St. Valentine’s Day was the most important medieval festival in the month of February. The festival was celebrated on the 14th of February and all the festivities on the occasion had to be related to love.
It was believed in the medieval ages that February 14 marked the time when birds began to seek their mates and so the festival was also considered a natural occasion for love.
As part of the Valentine’s Day celebrations, lovers would exchange notes and Love Lanterns was one of the most popular decorations. Fortune telling was also a popular activity at the occasion.
Christmas was one of the most elaborate and highly anticipated festivals of the medieval period. Christmas celebrations began in the last week of December and continued until the fifth of January.
During this period, castles were richly decorated and tables were set for guests amidst well place ivy throughout the dining hall. Decorations involving green plants were usually meant as a prayer to seek a good harvest the next year.
It was a tradition in medieval Europe to do every activity twelve times during this period, reflecting the twelve days of Christmas celebrations. So a toast after a feast was typically made twelve times and everyone would strive to exchange at least twelve gifts with others.
The Easter celebrations in the medieval period took place after forty days of religious fasting and abstinence. As part of the Easter festivities, a castle’s lord would typically serve his servants at a special feast.
Most people wore new clothes at the occasion and a part of Easter decorations were the Easter eggs. These eggs were hard-boiled and then painted in various colours. They were then hidden by the adults, to be found by the children who would then spend the day playing with them.

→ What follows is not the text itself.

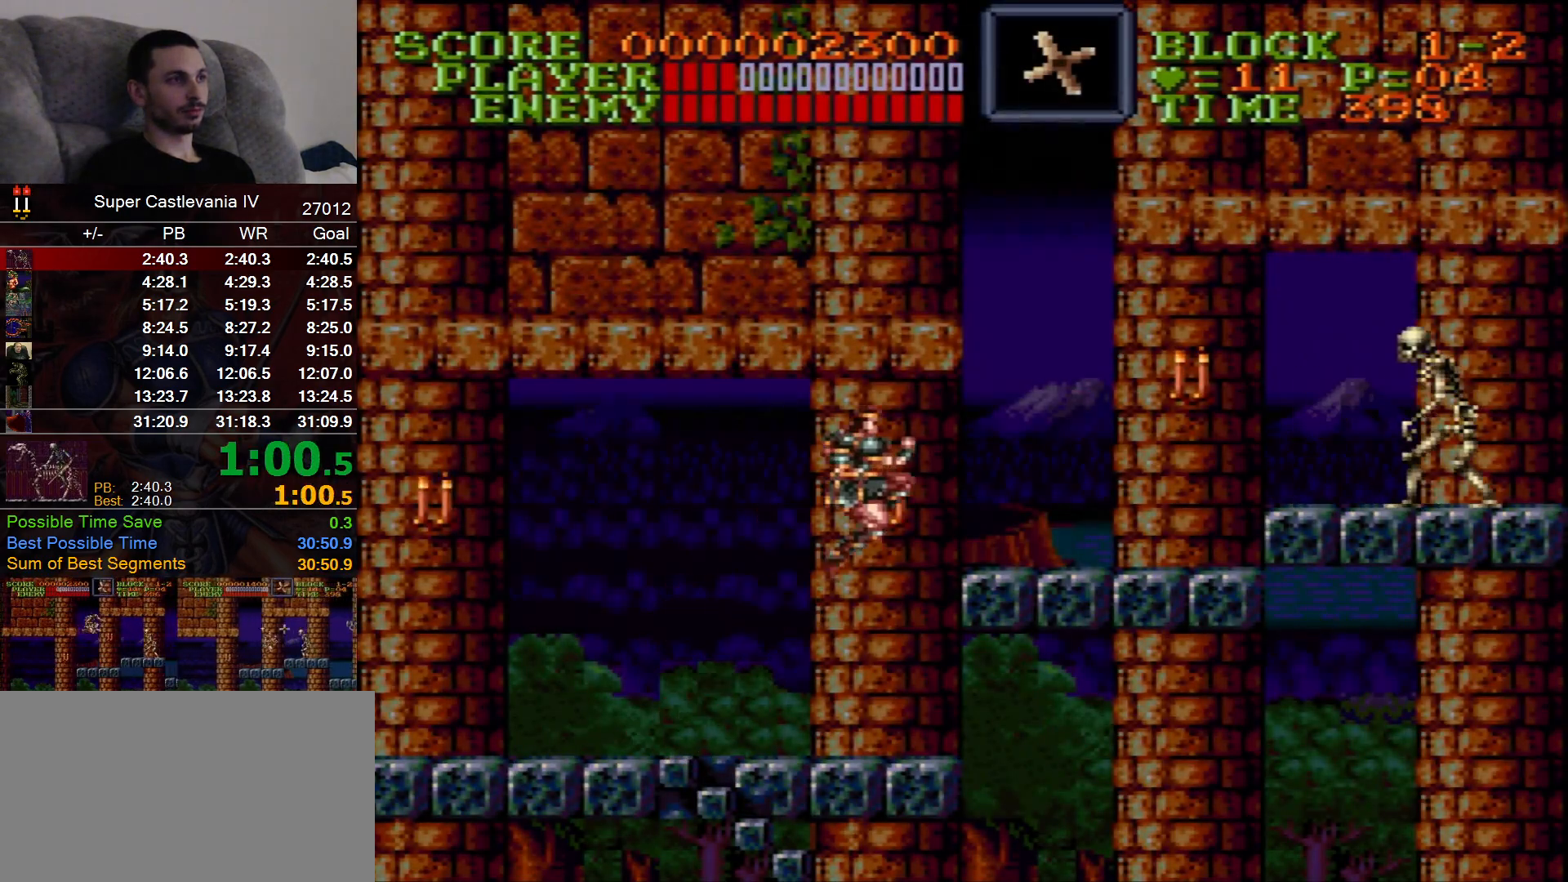
{"buttons": ["DPAD_RIGHT"], "events": [[217, "B", "down"], [233, "X", "down"], [333, "B", "up"], [367, "X", "up"]]}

‘Hock Monday’ was celebrated as a part of Easter celebrations where young women would capture young men who would then have to ransom themselves. The money collected in this way went to the local church as a donation.
Halloween was another popular festival during the medieval period. Celebrated in October just at the beginning of the winter, the festival typically involved activities related to ghosts and spirits, often in fun and entertainment ways.
A popular activity for the children at the occasion was to wear masks of different kinds and walk through the streets of the village or town. Many feasts and games specific to Halloween also took place at the time.
Notable among Halloween-related activities were fortune telling and Apply Bobbing.